La carretera zigzagueaba, y Sandy redujo la marcha de mala gana. Se repitió que estaba a punto de ver el sol señalando el límite del bosque. ¿Qué importaba que Giles Spence hubiera muerto en aquel mismo lugar cincuenta años atrás? Al menos ya había desaparecido la torre. En el cementerio no había encontrado ninguna alusión a ella, sólo a la tierra: la tierra que «sería anegada en sangre». No pudo evitar mirar el bosque entre la penumbra y el barro que salpicaba el parabrisas, intentando identificar lo que había acabado con la vida de Giles Spence. Pero no fue la visión de ningún árbol lo que hizo que su pie se retirara del acelerador, casi calando el coche.
No era más que un espantapájaros. Alguien debió de haberlo tirado entre los árboles en lugar de llevárselo a otro lado. Debía de llevar mucho tiempo abandonado allí, pues su cabeza se había convertido en una maraña vegetal, aunque más de uno de los que había visto plantados en los campos tenía un aspecto similar. Un golpe de viento agitó la vegetación y el espantapájaros pareció apartarse del árbol contra el que estaba apoyado. La aparición de la hinchada masa verdosa, que recordaba a una cara más de lo que Sandy hubiera querido, le hizo pisar el acelerador con fuerza. El coche derrapó ligeramente en la curva. La carretera giró sobre sí misma bruscamente y Sandy vio el cielo abierto a unos cientos de metros, al final del siguiente tramo recto. Estaba tan deslumbrada por la luz del sol y por el alivio que le producía, que casi no vio el espantapájaros.
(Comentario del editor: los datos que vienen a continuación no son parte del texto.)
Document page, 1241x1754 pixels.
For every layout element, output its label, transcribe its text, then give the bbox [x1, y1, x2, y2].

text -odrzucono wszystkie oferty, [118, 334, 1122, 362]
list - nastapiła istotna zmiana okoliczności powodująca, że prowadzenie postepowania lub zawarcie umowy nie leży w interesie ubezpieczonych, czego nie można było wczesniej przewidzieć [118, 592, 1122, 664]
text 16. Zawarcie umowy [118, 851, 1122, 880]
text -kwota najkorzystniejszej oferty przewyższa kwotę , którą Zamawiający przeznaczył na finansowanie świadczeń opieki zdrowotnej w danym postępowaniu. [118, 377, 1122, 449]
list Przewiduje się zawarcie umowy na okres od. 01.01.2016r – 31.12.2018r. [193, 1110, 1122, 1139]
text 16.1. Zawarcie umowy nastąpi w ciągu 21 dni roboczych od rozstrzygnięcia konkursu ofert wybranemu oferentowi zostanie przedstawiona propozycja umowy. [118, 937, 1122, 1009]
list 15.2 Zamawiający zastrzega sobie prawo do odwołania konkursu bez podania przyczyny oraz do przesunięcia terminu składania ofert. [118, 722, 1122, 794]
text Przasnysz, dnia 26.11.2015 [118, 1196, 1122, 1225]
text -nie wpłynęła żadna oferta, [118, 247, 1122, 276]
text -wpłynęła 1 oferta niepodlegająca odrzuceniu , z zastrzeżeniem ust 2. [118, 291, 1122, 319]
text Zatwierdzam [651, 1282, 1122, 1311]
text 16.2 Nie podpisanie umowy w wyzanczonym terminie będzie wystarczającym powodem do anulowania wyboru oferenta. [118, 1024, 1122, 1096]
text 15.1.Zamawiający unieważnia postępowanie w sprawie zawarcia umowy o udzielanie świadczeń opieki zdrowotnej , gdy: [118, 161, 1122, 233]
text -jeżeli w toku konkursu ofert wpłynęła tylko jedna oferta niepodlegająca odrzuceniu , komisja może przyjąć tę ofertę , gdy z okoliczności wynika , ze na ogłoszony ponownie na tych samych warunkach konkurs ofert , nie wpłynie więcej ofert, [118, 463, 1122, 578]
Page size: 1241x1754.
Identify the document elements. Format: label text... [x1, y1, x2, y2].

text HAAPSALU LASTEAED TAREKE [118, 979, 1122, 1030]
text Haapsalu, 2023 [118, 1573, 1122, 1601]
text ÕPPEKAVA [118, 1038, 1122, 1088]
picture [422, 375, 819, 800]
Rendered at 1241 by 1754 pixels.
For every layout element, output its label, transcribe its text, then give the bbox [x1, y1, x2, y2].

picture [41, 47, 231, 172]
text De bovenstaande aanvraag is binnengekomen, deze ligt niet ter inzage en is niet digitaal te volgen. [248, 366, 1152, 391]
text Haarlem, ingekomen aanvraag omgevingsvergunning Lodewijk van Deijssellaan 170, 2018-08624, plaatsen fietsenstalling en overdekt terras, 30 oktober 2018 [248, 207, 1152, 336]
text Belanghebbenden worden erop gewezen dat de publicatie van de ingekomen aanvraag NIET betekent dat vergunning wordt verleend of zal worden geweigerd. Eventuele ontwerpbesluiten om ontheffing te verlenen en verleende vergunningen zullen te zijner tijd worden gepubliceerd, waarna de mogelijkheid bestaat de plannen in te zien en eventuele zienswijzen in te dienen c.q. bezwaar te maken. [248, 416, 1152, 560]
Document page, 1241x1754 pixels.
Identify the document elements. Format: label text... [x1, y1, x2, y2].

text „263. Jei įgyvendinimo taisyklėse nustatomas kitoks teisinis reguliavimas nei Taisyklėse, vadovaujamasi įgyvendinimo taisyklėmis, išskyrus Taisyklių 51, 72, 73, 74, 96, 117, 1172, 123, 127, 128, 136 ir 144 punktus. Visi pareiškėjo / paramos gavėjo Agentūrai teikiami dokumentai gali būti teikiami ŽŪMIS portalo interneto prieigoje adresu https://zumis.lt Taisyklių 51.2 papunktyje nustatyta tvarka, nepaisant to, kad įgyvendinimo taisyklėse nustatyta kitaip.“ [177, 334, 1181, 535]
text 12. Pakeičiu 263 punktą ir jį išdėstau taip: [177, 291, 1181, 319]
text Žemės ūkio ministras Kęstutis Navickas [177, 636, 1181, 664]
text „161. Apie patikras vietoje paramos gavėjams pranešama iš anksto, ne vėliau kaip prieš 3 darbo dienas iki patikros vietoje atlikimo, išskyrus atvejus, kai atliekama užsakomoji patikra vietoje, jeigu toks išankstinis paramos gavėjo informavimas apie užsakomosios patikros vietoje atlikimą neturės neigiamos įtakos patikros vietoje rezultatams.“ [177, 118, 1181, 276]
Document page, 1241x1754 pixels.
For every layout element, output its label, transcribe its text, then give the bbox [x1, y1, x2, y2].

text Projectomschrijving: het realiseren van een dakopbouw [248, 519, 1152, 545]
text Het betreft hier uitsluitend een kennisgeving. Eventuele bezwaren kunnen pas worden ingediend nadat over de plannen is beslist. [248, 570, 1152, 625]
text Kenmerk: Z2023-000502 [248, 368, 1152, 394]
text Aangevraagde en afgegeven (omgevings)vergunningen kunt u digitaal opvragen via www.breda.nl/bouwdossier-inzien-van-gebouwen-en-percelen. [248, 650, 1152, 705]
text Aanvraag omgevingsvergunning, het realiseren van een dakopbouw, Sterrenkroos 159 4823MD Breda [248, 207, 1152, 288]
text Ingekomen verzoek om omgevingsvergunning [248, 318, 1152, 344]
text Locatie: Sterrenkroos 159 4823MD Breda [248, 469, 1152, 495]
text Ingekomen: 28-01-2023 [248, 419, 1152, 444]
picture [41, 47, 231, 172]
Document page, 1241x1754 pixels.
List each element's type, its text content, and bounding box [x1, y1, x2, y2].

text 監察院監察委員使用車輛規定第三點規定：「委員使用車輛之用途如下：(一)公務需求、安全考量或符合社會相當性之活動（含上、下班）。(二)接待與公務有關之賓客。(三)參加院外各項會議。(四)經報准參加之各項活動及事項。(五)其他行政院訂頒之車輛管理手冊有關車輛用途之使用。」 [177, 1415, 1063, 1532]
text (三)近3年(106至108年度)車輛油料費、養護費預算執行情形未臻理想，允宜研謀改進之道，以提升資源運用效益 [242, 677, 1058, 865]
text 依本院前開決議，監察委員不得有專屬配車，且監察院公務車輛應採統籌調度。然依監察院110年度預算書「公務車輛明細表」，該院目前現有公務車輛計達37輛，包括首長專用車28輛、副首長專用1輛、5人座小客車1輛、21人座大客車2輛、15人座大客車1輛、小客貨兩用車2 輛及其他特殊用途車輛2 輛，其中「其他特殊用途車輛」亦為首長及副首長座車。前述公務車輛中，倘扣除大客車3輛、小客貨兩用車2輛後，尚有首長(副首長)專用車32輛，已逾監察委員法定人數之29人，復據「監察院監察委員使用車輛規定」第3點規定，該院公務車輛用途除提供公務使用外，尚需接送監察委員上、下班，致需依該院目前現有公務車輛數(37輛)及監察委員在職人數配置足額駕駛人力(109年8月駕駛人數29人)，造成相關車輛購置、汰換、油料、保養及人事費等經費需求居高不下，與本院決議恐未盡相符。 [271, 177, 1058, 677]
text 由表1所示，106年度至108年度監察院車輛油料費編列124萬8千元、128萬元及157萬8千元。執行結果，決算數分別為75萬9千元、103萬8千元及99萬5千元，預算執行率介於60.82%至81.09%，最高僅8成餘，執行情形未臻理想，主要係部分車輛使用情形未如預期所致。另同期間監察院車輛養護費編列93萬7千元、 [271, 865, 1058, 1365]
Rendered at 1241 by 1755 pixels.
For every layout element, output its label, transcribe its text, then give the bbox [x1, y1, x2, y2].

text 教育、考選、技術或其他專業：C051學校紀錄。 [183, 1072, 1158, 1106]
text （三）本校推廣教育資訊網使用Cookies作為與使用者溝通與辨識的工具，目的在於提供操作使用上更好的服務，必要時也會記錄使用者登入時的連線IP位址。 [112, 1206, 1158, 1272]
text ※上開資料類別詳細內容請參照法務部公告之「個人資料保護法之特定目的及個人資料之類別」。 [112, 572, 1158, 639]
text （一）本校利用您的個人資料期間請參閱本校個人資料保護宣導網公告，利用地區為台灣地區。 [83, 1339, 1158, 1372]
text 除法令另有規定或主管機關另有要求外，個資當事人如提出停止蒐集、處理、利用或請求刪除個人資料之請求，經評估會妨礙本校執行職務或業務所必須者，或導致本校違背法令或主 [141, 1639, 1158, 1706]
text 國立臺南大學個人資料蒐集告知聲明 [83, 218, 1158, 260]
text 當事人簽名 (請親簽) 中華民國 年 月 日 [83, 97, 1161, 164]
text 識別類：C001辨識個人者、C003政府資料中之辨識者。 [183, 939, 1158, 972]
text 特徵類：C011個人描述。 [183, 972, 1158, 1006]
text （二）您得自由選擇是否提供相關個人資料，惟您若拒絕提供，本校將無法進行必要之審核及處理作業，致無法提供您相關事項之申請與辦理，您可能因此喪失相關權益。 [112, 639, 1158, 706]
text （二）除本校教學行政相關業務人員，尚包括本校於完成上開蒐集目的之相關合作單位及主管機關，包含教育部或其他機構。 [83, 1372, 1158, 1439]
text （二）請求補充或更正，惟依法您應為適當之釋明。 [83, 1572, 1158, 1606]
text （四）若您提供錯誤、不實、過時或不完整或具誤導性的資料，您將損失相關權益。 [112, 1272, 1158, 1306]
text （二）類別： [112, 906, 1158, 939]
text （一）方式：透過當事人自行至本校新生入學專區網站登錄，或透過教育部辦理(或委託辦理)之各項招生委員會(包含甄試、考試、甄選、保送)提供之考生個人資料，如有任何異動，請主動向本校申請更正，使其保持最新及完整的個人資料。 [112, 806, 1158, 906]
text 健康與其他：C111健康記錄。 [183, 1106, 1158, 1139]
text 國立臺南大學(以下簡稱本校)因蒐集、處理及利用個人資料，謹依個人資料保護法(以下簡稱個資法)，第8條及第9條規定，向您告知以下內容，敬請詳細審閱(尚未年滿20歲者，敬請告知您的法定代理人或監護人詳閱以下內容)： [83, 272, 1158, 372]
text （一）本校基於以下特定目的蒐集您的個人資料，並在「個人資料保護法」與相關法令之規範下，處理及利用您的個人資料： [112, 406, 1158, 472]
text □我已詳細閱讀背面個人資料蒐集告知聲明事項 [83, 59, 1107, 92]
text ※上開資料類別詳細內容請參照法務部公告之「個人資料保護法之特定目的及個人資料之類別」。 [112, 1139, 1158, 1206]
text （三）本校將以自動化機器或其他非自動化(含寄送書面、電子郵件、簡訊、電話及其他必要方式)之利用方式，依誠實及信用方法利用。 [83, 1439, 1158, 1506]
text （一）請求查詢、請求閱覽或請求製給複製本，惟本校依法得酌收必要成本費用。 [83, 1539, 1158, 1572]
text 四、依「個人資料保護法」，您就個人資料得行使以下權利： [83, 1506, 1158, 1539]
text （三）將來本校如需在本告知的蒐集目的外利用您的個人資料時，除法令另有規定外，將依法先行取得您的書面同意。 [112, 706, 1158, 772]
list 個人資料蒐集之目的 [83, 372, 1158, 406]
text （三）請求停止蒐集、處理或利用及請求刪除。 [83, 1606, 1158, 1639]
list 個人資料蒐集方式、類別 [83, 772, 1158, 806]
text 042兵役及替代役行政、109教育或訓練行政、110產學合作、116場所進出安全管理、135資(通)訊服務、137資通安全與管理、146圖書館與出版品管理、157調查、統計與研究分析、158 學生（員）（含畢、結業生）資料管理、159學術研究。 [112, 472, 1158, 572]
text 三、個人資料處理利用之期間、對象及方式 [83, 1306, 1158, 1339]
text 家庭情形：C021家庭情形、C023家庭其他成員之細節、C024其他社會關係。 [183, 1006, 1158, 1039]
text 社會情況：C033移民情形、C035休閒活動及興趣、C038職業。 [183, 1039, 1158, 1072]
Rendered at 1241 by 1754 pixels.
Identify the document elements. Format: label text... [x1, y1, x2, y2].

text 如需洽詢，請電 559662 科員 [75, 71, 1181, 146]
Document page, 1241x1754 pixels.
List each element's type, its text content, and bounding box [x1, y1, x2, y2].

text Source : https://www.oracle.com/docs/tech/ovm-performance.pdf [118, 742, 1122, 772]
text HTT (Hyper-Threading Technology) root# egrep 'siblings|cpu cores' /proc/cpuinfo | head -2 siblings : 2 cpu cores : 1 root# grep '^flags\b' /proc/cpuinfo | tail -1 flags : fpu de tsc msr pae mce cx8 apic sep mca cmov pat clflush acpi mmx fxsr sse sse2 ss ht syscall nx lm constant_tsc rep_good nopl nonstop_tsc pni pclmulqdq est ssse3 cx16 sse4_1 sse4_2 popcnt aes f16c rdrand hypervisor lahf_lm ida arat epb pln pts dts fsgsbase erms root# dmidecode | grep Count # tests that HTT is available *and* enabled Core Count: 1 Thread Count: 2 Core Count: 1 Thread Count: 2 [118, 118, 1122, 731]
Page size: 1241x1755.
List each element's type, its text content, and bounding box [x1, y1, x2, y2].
Debía de ser una costumbre el tirar los viejos espantapájaros allí. Y no podía ser el mismo, porque estaba apoyado contra un árbol diferente, entre ella y la salida del bosque. El árbol, un grueso roble, parecía haber sido dañado en el pasado y quizá fuera el que había estado buscando. No tenía tiempo ni ganas de parar a examinarlo más de cerca, ni tampoco de acercarse a aquella figura famélica y harapienta que se recortaba tras él, asomando la enmarañada cabeza. Llegó a la altura del árbol y sintió el impulso de acelerar cuando éste le ocultó la extraña figura. El viejo roble desapareció de su vista y volvió a reaparecer en el espejo lateral. Entonces vio al espantapájaros volver la cabeza hacia ella y dejarse caer en cuatro patas, perdiéndose entre el follaje.
Sandy dejó escapar un grito, intentando controlar el volante con manos temblorosas, y se resistió con todas sus fuerzas al impulso de mirar atrás. Estaba casi en el lindero del bosque, fuera de Toonderfield. El viento debió de haber tumbado el espantapájaros, eso era todo. Lo que le había parecido una horrenda cara que seguía al coche entre los helechos y matorrales no podían ser más que las sombras de las hojas.
Aceleró para dejar atrás los últimos árboles. La idea de que en realidad todavía no había salido del bosque le produjo un nudo en el estómago. Entonces el cielo se abrió sobre su cabeza, y el coche salió como un proyectil al campo abierto. El bosque se hundió en la lejanía como si volviera a la tierra y pronto se vio rodeada de campos de labranza; frente a ella y a sus espaldas ya sólo había la carretera. Intentó convencerse de que en un momento el paisaje la tranquilizaría y por fin dejaría de sentirse vigilada y perseguida.